台所で包丁を取り出した。手首に押し付ける。なかなか切れない。しばらく包丁を研いでないから切れないのか。うっすら血が出るくらい。
これも無理か…。
夜も遅くて終電も終わっている。しょうがない。
タクシーに乗り込んだ。樹海の森に行こう。「樹海の森まで」なんて言ったら何か聞かれそうなので、住所を伝えた。車が走り出す。
しばらく走ると灯りも少なくなってきた。

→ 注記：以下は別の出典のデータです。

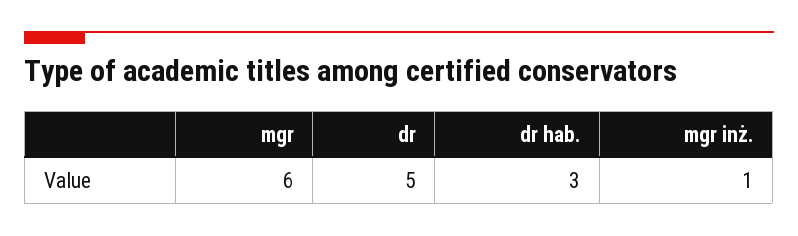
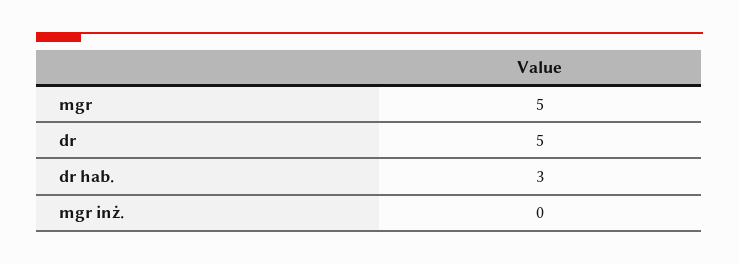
mgr: 6 -> 5
mgr inż.: 1 -> 0

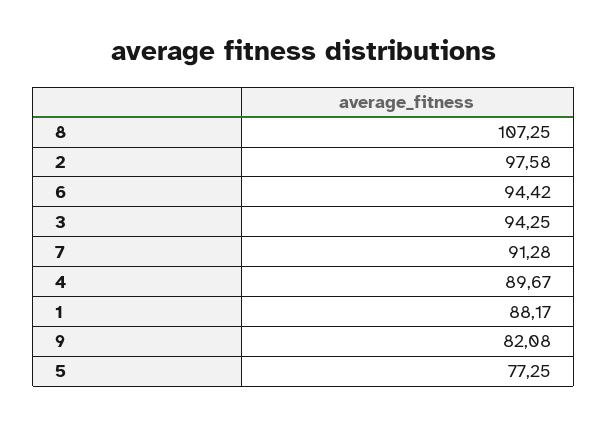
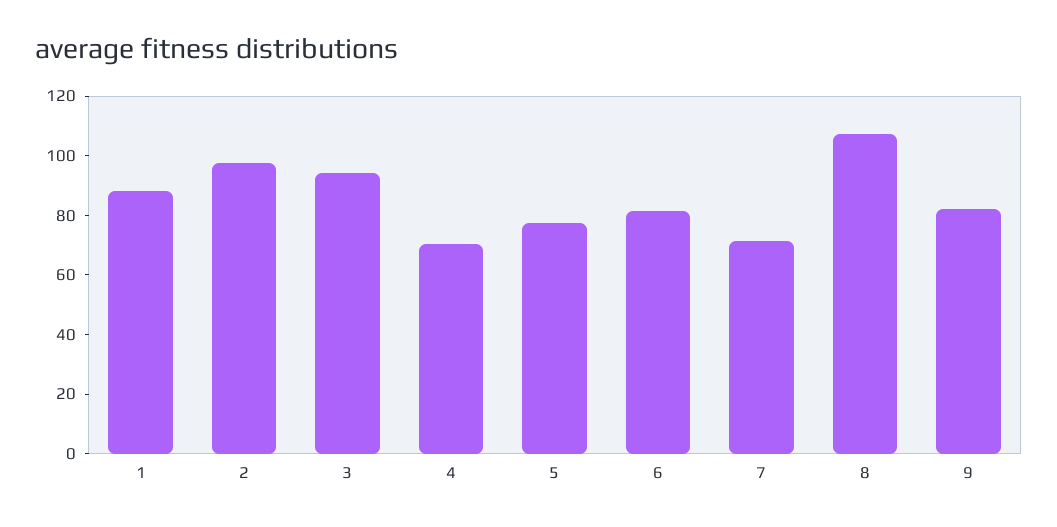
6: 94.42 -> 80
7: 91.28 -> 70
4: 89.67 -> 70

それまで何も口を開かなかった運転手が話しかけてきた。
「降りたらどうするんですか?」
わたしは
「少し散歩をします」
適当に答えた。
「こんな夜遅くに散歩は危ないですよ。……生きていると色んなことがありますよね……目的地に行く前に少しだけ僕にお付き合いいただけませんか?もちろんお金は取りません」
どこに連れて行かれるんだろう?断っても連れて行かれるんだろうな。
「はあ…」
しばらくすると深夜にやっている定食屋に着いた。
「ここのご飯美味しいから!ご馳走するからさ、最後に美味しいもの食べるのも悪くないでしょ?」
お店に入り運転手さんのおすすめを注文してくれた。食欲なんてない。
目の前に定食がきた。運転手さんとお店の方の手前少しは食べないといけないのかな。
しょうがなくお味噌汁を一口飲んだ。身体に染み渡っていく。さっきまで食欲なんて1ミリもなかったのに不思議とお箸が進んだ。全ては食べられなかったが半分ほど食べられた。
タクシーに乗ると自然と涙が出た。
運転手さんは一言
「乗ったところまで戻りますね」
ずっと下を向いていた。今日も死なないのか……。
タクシーに乗ったところまで戻ってきた。
空は明るくなってきていた。運転手はお金はいらないと言っていたが、こんなにしてもらって申し訳ないし、どうせ死ぬからお金を持っていても意味がない。
座席に3万円を挟んで降りてきた。
とりあえず家に帰りベッドに横になった。少し食事をしたからか眠気が襲ってきた。2時間ほど眠れたらしい。
でも死にたい気持ちは消えない。運転手さんごめんねと思いつつ、もうこれは電車に飛び込むしかない。駅に向かった。
急行の電車が来るのを待つ。駅のアナウンスが入る。
「まもなく電車が通過します〜」
よし、これでやっと…。
「スミマセン」
カタコトの日本語で話しかけられた。
一瞬話しかけられた方に気がいってる間に急行の電車が来てしまった。
あぁ……。
ことごとく死ねない。見えない誰かに何故か生かされているような気持ちになった。
死ぬまで生きていくしかないのか…。